Transformation Functions#
HSFS provides functionality to attach transformation functions to training datasets.
To be able to attach a transformation function to a training dataset it has to be either part of the library installed in Hopsworks or attached when starting a Jupyter notebook or Hopsworks job.
Pyspark decorators.
Don't decorate transformation function with Pyspark @udf
or @pandas_udf
, as well as don't use any Pyspark dependencies.
HSFS will decorate transformation function only if it is used inside Pyspark application.
Examples#
Register transformation function plus_one
in the Hopsworks feature store.
from hsfs_transformers import transformers
plus_one_meta = fs.create_transformation_function(
transformation_function=transformers.plus_one,
output_type=int,
version=1)
plus_one_meta.save()
To retrieve all transformation functions from the feature store use get_transformation_functions
that will return list of TransformatioFunction
objects.
Specific transformation function can be retrieved by get_transformation_function
method where user can provide name and version of the transformation function.
If only name is provided then it will default to version 1.
Retrieving transformation functions from the feature store
# get all transformation functions
fs.get_transformation_functions()
# get transformation function by name. This will default to version 1
fs.get_transformation_function(name="plus_one")
# get transformation function by name and version.
fs.get_transformation_function(name="plus_one", version=2)
To attach transformation function to training dataset provide transformation functions as dict, where key is feature name and value is online transformation function name.
Also training dataset must be created from the Query object. Once attached transformation function will be applied on whenever save
, insert
and get_serving_vector
methods are called on training dataset object.
Attaching transformation functions to the training dataset
plus_one_meta = fs.get_transformation_function(name="plus_one", version=1)
fs.create_training_dataset(name="td_demo",
description="Dataset to train the demo model",
data_format="csv",
transformation_functions={"feature_name":plus_one_meta}
statistics_config=None,
version=1)
td.save(join_query)
Scala support
Creating and attaching Transformation functions to training datasets are not supported for hsfs scala client.
If training dataset with transformation function was created using python client and later insert
or getServingVector
methods are called on this training dataset from scala client hsfs will throw an exception.
Transfromation Function#
TransformationFunction#
hsfs.transformation_function.TransformationFunction(
featurestore_id,
transformation_fn=None,
version=None,
name=None,
source_code_content=None,
output_type=None,
id=None,
type=None,
items=None,
count=None,
href=None,
)
Properties#
id#
Training dataset id.
name#
output_type#
source_code_content#
transformation_fn#
transformer_code#
version#
Methods#
delete#
TransformationFunction.delete()
Delete transformation function from backend.
save#
TransformationFunction.save()
Persist transformation function in backend.
Creation#
create_transformation_function#
FeatureStore.create_transformation_function(transformation_function, output_type, version=None)

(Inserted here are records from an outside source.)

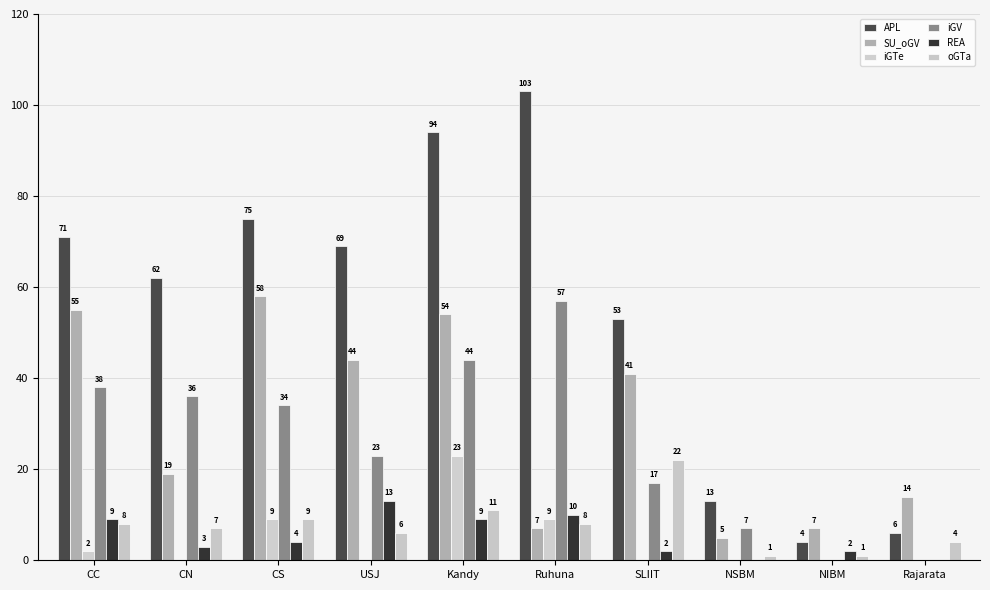

List the labels in order of REA value, smallest first.

NSBM, Rajarata, SLIIT, NIBM, CN, CS, CC, Kandy, Ruhuna, USJ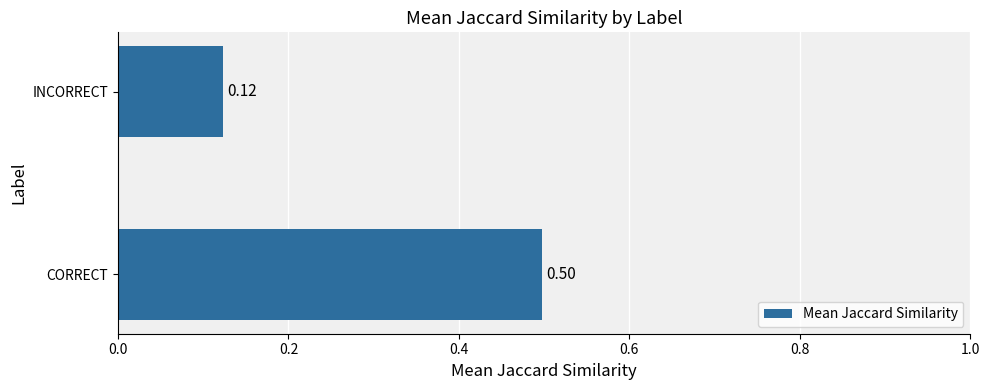

At which label is the value closest to 0?

INCORRECT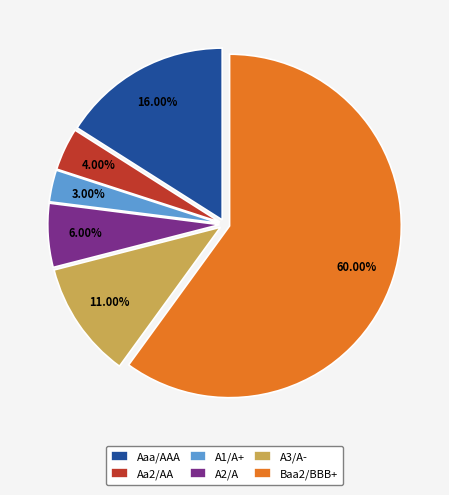

What is the largest slice in the pie chart?

Baa2/BBB+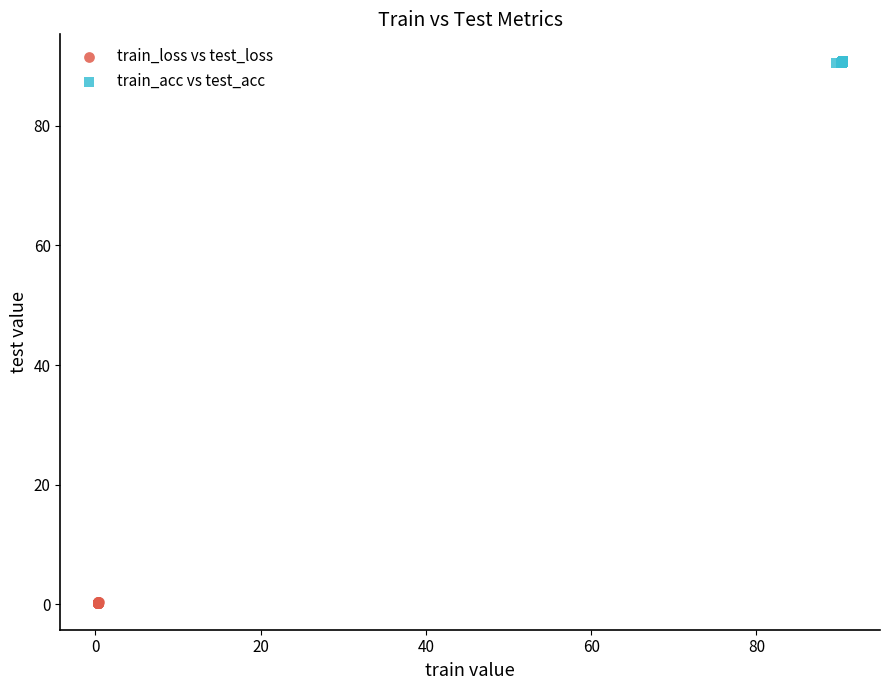

Which series contains the highest Y value?

train_acc vs test_acc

Create a transformation function metadata object.
Lazy
This method is lazy and does not persist the transformation function in the
feature store on its own. To materialize the transformation function and save
call the save()
method of the transformation function metadata object.
Arguments
- transformation_function
callable
: callable object. - output_type
Union[str, str, string, bytes, numpy.int8, int8, byte, numpy.int16, int16, short, int, int, numpy.int32, numpy.int64, int64, long, bigint, float, float, numpy.float64, float64, double, datetime.datetime, numpy.datetime64, datetime.date, bool, boolean, bool]
: python or numpy output type that will be inferred as pyspark.sql.types type.
Returns:
TransformationFunction
: The TransformationFunction metadata object.
Retrieval#
get_transformation_function#
FeatureStore.get_transformation_function(name, version=None)
Get transformation function metadata object.
Arguments
- name
str
: name of transformation function. - version
Optional[int]
: version of transformation function. Optional, if not provided all functions that match to provided name will be retrieved .
Returns:
TransformationFunction
: The TransformationFunction metadata object.
get_transformation_functions#
FeatureStore.get_transformation_functions()
Get all transformation functions metadata objects.
Returns:
List[TransformationFunction]
. List of transformation function instances.